If we want to limit spread, we need to limit exposure. The points of transmission we’re seeing are not when people are fully masked, and they’re not when people are outdoors.

It doesn’t appear to be the school classroom setting (fingers crossed it stays that way), nor when people are playing sports and maintaining precautions. Spread happens via close unmasked contact. Some ways this can happen are sharing a meal indoors, working in close proximity while unmasked, riding in a vehicle unmasked, or socializing or gathering indoors. Limiting spread in the community means preventing these high-risk activities.

The next week or two will reveal a lot. Was this an isolated outbreak and were we able to contain it? Or, has it already spread beyond those in quarantine? Will we see similar outbreaks on all islands as people travel for spring break, continue to relax their precautions, and transmit the disease to the island community?

Clearly, schools have the potential to be high-risk environments. The important lesson is that it is only through very disciplined adherence to masking and other safety protocols in the schools that safety can be maintained. Encouraging all staff and students to closely follow and enforce guidelines is critical.
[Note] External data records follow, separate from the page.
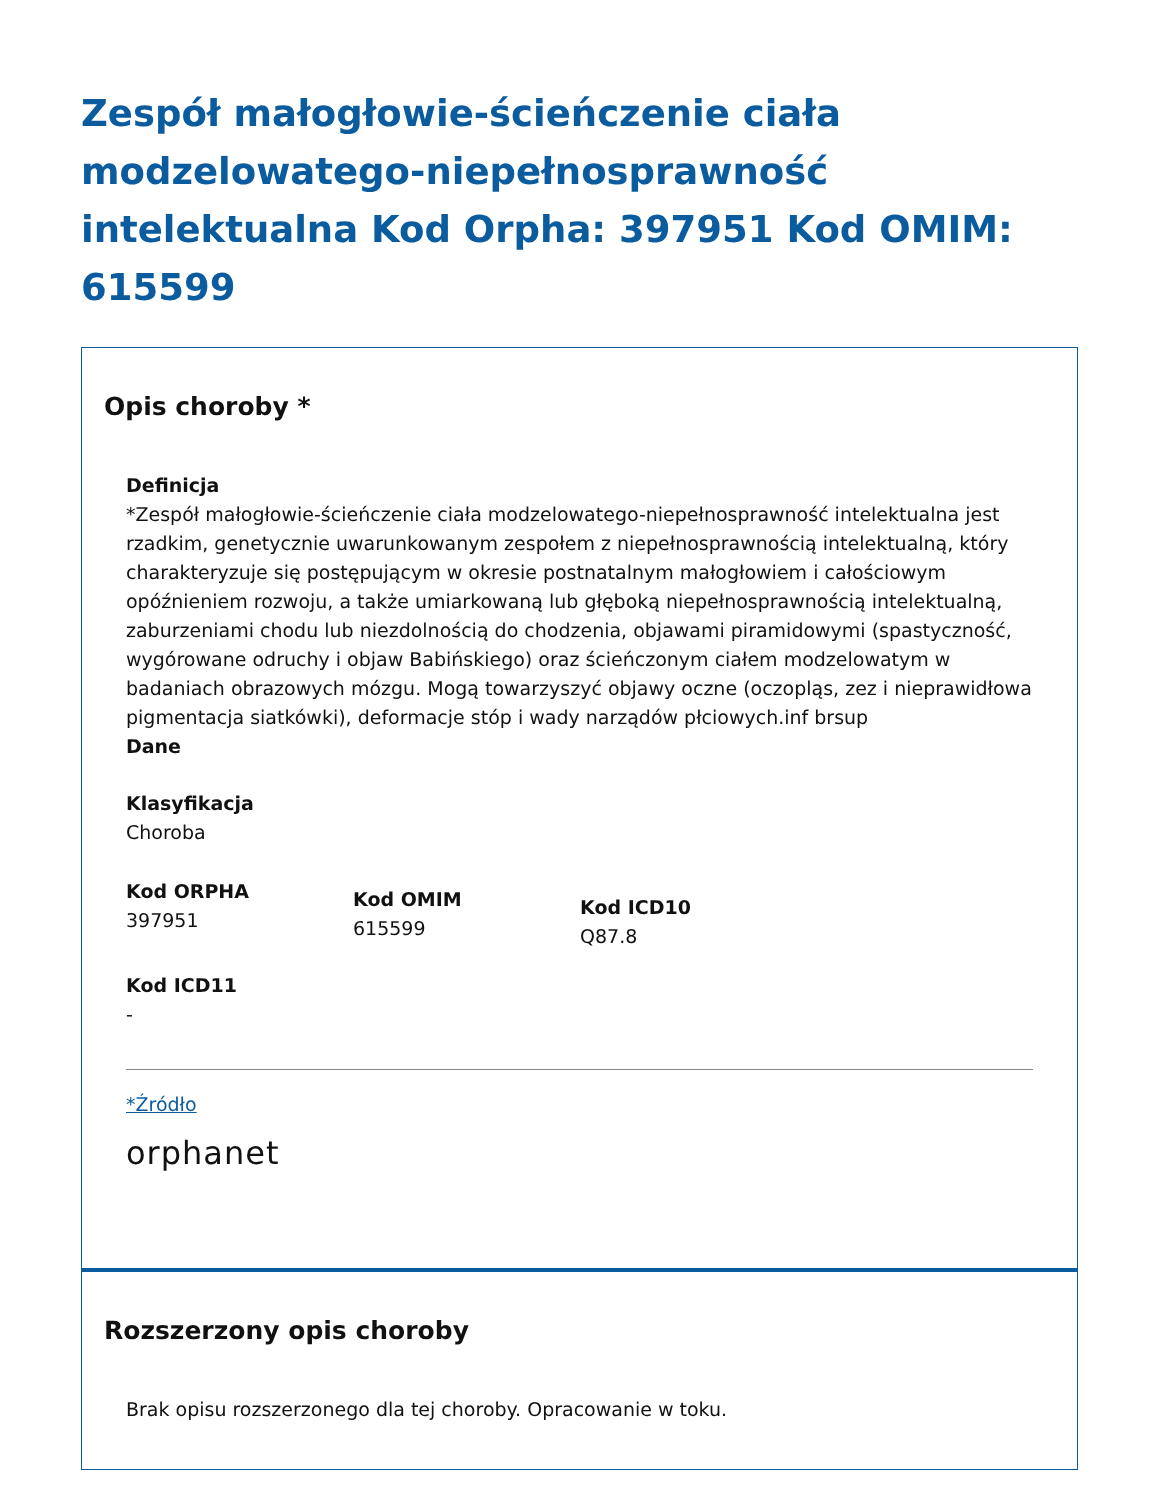Zespół małogłowie-ścieńczenie ciała modzelowatego-niepełnosprawność intelektualna Kod Orpha: 397951 Kod OMIM: 615599
Opis choroby *
Definicja
*Zespół małogłowie-ścieńczenie ciała modzelowatego-niepełnosprawność intelektualna jest rzadkim, genetycznie uwarunkowanym zespołem z niepełnosprawnością intelektualną, który charakteryzuje się postępującym w okresie postnatalnym małogłowiem i całościowym opóźnieniem rozwoju, a także umiarkowaną lub głęboką niepełnosprawnością intelektualną, zaburzeniami chodu lub niezdolnością do chodzenia, objawami piramidowymi (spastyczność, wygórowane odruchy i objaw Babińskiego) oraz ścieńczonym ciałem modzelowatym w badaniach obrazowych mózgu. Mogą towarzyszyć objawy oczne (oczopląs, zez i nieprawidłowa pigmentacja siatkówki), deformacje stóp i wady narządów płciowych.inf brsup
Dane
Klasyfikacja
Choroba
Kod ORPHA
397951
Kod OMIM
615599
Kod ICD10
Q87.8
Kod ICD11
-
*Źródło
orphanet
Rozszerzony opis choroby
Brak opisu rozszerzonego dla tej choroby. Opracowanie w toku.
The new variants spread more easily. Likely the new variants are here or will be here soon. The precautions we’re taking matter and are our best chance of avoiding a roll-back to full lockdown.

COVID can be a brutal and long-lasting illness, even for those who are young or healthy. While our older residents are at the highest risk for severe impacts, even what is measured as “mild” COVID can lead to extended sickness and side effects, including a much-diminished ability to engage in exercise or other activities.

While the vaccination effort is encouraging, we’re not far enough along to relax. Hopefully soon.